By Aaron Wells, Chattanooga, TN—Officials with the Consumer Financial Protection Bureau [CFPB] plan to form new regulations for private loan creditors after seeking input from market stakeholders.

According to a news release by the Federal Register, there are more than 38 million student loan borrowers and outstanding debt has ballooned to over $1.1 trillion. While the vast majority of these are made by the federal government, the remainder consists of private loans.

In 2012, the director of the CFPB submitted a report to Congress detailing the private student loan market. According to the report, defaulted private student loans amount to over $8 billion, with even more in the delinquent stage.

“The student loan crisis has brought about new recommendations, and anything that helps borrowers I think is a good thing,” Dianne Cox, director of financial aid, said.

While federal loans often provide income-based repayment options for borrowers and a variety of options for those in default, according to the Federal Register news release, private loans are often much more difficult to modify if a borrower is unable to make payments in the amount originally agreed upon with the creditor.

“It sounds like the new rules will force lenders to be more flexible with refinancing and loan repayment terms,” Cox said. “These proposed changes aim to make it easier for borrowers to remain in good standing on their loans.”

Because private loans are often less flexible those made by the federal government, CFPB officials hope new regulations in the private sector will not only positively impact private borrowers, but could also lead to more timely repayments of federal student loans, Cox said.

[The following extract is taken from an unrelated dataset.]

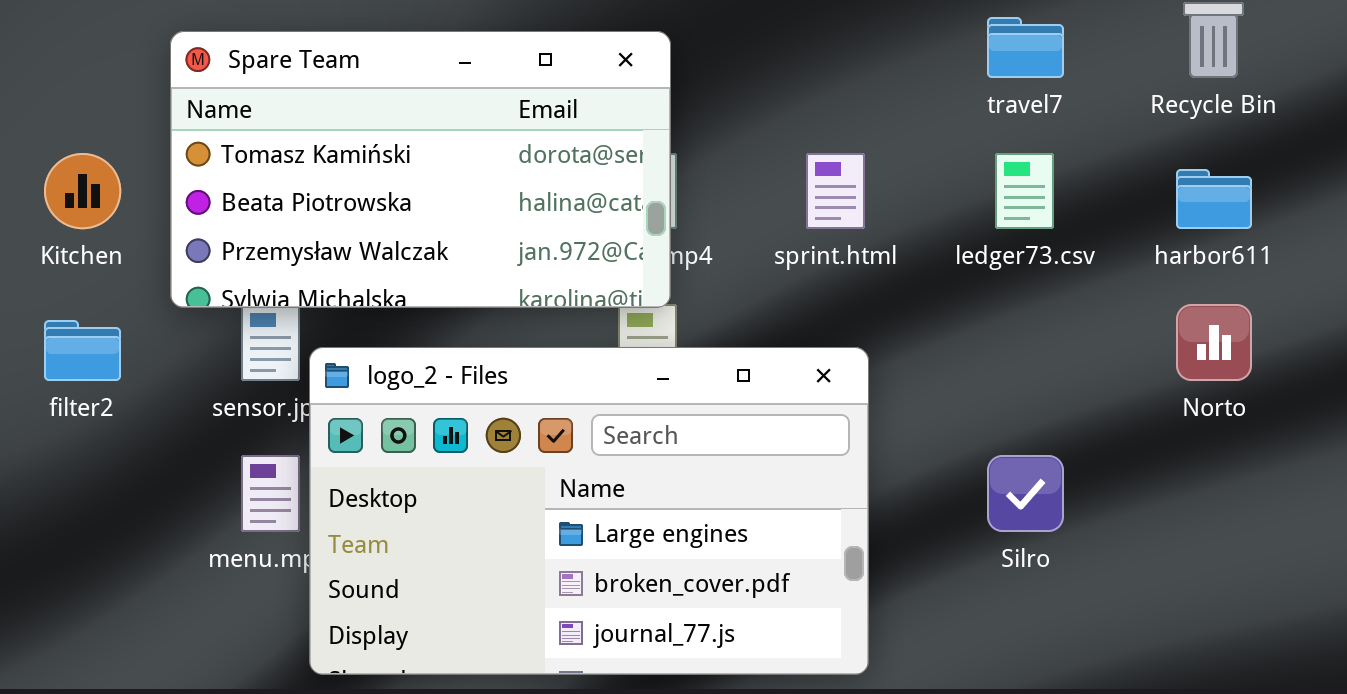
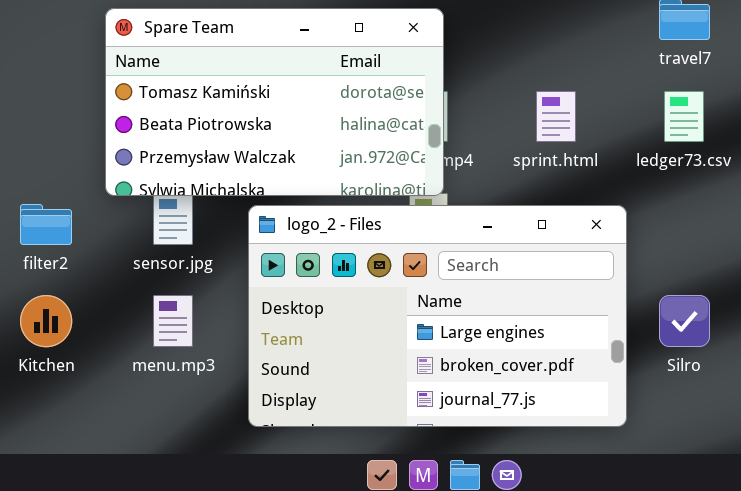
Kitchen: [44,153,121,229] -> [20,295,72,347], moved
logo_2 - Files: [309,347,869,675] -> [248,205,627,427], moved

“There are students who borrow the maximum federal student loans and then tap into more expensive private loans. Because collection on private loans is generally more aggressive, some of these borrowers will default on their federal student loans but take care of their private loan payments, if possible,” Cox said. “Borrowers who just have federal loan debt are struggling, but those with both private and federal loan debt have a double whammy.”

New regulations will also address the business practices of crediting agencies as they relate to customer service.

According to the CFPB report submitted to Congress, borrowers who called or emailed their private loan provider were often transferred to various lending departments and were given contradicting instructions from loan officers in the same office, which was also a characteristic of the home mortgage industry that collapsed in 2008.

“Student loan borrower stories of detours and dead-ends with their servicers bear an uncanny resemblance to problematic practices uncovered in the mortgage servicing business,” Rohit Chopra, CFPB Student Loan Ombudsman, said in statement to the Federal Register. “Consumers deserve clarity, not chaos and confusion.”

Cox said new, clarified regulations could be beneficial to borrowers, as federal officials seek to avoid a crisis similar to what the mortgage industry faced five years ago.